====== Texto para analizar

El populismo ha gobernado el país durante 21 de los últimos 23 años. Lo ha hecho sucesivamente con la mano derecha y con la mano izquierda, sin preocuparse por discretas migraciones internas, ampliamente compensadas por la entusiasmada multitud de fieles inamovibles, atentos al estable poder y no a las cambiantes ideologías. La variante del populismo que gobierna actualmente, favorecida por una excepcional coyuntura económica internacional (a contrapelo de la crisis europea), tuvo más de una oportunidad para acercarse al ideario y al estilo socialdemocrático, pero se lo impidieron su tenaz culto de la personalidad y su incesante búsqueda de sujetos antagónicos. Ambas actitudes fueron refrendadas por pensadores y teóricos afines.

La continuidad de prácticamente dos décadas del mismo partido en el poder debió haberse aprovechado para trazar políticas de Estado de largo plazo, restablecer un razonable federalismo, realizar en forma permanente consultas y diálogos institucionales, y construir con inteligencia nuestra integración en el mundo, que debería ser global y no sólo regional.

============
====== Información proporcionada

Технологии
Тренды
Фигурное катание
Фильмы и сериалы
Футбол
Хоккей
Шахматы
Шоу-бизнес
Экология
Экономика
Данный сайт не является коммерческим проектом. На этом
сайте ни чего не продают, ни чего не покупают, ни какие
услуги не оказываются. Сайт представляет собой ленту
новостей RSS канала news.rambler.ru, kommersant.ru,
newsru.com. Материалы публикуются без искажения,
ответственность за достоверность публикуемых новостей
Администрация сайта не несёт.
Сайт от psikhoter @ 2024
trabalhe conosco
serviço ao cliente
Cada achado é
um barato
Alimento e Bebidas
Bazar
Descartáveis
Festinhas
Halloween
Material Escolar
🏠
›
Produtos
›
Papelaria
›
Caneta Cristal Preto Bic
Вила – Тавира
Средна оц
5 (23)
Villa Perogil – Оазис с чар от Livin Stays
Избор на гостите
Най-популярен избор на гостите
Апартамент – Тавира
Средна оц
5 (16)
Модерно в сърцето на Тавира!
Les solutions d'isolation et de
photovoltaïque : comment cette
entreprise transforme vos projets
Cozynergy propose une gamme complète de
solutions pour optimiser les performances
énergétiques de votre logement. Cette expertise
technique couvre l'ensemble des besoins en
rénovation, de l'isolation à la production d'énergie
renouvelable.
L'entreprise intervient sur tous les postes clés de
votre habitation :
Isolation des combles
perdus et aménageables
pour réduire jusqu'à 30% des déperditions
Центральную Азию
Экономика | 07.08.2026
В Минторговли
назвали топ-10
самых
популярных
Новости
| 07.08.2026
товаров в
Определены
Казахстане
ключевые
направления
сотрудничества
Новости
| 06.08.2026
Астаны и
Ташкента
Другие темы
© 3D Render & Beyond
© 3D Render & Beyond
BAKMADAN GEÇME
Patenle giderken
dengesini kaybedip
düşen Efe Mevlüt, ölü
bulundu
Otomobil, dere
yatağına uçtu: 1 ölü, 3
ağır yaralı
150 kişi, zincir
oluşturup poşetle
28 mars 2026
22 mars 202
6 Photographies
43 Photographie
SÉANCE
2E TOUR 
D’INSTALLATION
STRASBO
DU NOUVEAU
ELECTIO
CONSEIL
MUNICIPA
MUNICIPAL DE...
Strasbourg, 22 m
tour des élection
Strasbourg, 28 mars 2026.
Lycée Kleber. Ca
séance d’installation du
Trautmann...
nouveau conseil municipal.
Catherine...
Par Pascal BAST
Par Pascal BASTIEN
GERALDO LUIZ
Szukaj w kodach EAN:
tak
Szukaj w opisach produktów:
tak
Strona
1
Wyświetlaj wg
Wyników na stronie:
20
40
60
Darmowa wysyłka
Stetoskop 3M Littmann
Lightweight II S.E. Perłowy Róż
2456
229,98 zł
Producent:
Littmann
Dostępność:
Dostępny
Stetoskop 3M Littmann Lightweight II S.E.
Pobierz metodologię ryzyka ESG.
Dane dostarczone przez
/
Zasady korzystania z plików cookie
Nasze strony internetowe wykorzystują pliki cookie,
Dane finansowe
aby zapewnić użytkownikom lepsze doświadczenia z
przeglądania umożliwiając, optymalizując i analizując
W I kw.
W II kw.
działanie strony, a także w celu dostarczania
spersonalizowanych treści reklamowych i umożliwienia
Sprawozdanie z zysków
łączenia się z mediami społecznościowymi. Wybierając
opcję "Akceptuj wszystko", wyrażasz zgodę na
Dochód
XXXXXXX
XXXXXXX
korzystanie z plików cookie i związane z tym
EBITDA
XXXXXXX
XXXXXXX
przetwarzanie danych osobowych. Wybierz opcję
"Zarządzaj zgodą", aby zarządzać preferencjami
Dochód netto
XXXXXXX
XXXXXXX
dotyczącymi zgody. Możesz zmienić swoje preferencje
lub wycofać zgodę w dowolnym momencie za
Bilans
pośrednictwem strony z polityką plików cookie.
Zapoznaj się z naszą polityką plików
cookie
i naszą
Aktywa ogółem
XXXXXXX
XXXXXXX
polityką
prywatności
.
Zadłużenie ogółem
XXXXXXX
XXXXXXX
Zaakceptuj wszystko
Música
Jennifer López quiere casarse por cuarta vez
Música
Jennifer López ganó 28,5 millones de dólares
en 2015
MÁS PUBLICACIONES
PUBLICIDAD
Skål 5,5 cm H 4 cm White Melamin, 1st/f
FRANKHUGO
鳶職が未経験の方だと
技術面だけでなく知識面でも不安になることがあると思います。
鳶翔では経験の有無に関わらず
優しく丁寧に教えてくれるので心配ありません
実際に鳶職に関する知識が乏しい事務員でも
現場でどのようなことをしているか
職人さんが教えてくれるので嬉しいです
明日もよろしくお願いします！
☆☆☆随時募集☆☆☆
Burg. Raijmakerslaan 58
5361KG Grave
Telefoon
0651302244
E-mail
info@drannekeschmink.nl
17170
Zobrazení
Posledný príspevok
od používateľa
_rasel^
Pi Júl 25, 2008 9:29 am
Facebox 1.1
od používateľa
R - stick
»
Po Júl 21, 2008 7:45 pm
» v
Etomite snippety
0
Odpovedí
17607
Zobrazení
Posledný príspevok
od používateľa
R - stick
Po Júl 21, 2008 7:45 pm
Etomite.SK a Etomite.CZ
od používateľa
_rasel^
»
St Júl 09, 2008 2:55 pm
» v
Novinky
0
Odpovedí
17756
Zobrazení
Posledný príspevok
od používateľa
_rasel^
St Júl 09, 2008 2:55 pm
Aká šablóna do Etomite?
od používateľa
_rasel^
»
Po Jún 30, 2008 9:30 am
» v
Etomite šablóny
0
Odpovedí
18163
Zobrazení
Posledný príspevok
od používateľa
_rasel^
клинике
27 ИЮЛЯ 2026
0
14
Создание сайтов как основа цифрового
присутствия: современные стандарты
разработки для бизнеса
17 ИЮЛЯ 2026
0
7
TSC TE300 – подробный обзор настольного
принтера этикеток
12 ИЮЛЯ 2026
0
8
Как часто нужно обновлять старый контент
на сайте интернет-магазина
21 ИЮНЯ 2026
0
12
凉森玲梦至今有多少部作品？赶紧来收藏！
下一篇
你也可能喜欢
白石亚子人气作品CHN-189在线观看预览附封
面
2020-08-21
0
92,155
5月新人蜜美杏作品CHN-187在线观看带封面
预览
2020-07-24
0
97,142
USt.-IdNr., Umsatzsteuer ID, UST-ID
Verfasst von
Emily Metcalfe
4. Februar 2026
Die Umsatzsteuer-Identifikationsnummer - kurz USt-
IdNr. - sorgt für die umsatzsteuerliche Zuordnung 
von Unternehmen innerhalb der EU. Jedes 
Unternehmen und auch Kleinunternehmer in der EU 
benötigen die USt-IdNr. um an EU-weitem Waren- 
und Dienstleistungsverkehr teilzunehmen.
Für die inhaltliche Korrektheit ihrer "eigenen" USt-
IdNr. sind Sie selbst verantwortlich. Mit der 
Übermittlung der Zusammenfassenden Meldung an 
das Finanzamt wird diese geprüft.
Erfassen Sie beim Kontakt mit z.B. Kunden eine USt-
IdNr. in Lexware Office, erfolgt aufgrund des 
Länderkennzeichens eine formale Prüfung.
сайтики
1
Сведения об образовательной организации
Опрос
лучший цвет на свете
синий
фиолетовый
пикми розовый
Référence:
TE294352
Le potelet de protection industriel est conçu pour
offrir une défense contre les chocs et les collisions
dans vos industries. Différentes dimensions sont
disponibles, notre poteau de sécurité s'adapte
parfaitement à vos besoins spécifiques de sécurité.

============

Acciones requeridas>
[a] Duplica del texto sobre el populismo el fragmento que empieza con "El populismo ha" y sigue hasta "y teóricos afines.".
[b] Responde según el texto sobre el populismo:
(i) ¿Durante cuántos de los últimos 23 años ha gobernado el populismo el país?
(ii) ¿Qué dos actitudes le impidieron a la variante actual acercarse al ideario socialdemocrático?
(iii) ¿Cómo debería ser, según el texto, nuestra integración en el mundo?
[c] Prolonga el texto sobre el populismo a partir de su última oración.

Respuestas de la actividad>
[a]
El populismo ha gobernado el país durante 21 de los últimos 23 años. Lo ha hecho sucesivamente con la mano derecha y con la mano izquierda, sin preocuparse por discretas migraciones internas, ampliamente compensadas por la entusiasmada multitud de fieles inamovibles, atentos al estable poder y no a las cambiantes ideologías. La variante del populismo que gobierna actualmente, favorecida por una excepcional coyuntura económica internacional (a contrapelo de la crisis europea), tuvo más de una oportunidad para acercarse al ideario y al estilo socialdemocrático, pero se lo impidieron su tenaz culto de la personalidad y su incesante búsqueda de sujetos antagónicos. Ambas actitudes fueron refrendadas por pensadores y teóricos afines.

[b]
(i) Durante 21 años.
(ii) Su tenaz culto de la personalidad y su incesante búsqueda de sujetos antagónicos.
(iii) Global y no sólo regional.

[c]
A cambio, se ha optado por un cortoplacismo dilapidador, alianzas de dudoso futuro con otros regímenes populistas, un federalismo que es puro cartón pintado, y la constante hostilidad, incluso hacia los opositores más moderados, como si el discurso del poder no tuviera recursos ni paciencia para comunicarse con otras lenguas. Reconocemos el esfuerzo asistencialista y las políticas activas que han contribuido al 54% de apoyo logrado por la Presidenta, pero advertimos que ese porcentaje se ha esfumado, y nos espera una ruta sembrada de obstáculos.

Por eso, para ayudar a que nazca un nuevo sistema político, un sistema en que el populismo no siempre deba desempeñar el papel protagónico, tal vez el programa socialdemocrático pueda ser una herramienta capaz de erguir un escenario electoral competitivo y no determinado de antemano. Afirmar que la convencida confluencia de radicales y socialistas podría ser la puerta de ingreso a esa alternativa es verosímil, pero limita y empobrece el asunto. Gente independiente, además, se requiere. Y el debate sin prejuicios, con los populistas más abiertos, es indispensable.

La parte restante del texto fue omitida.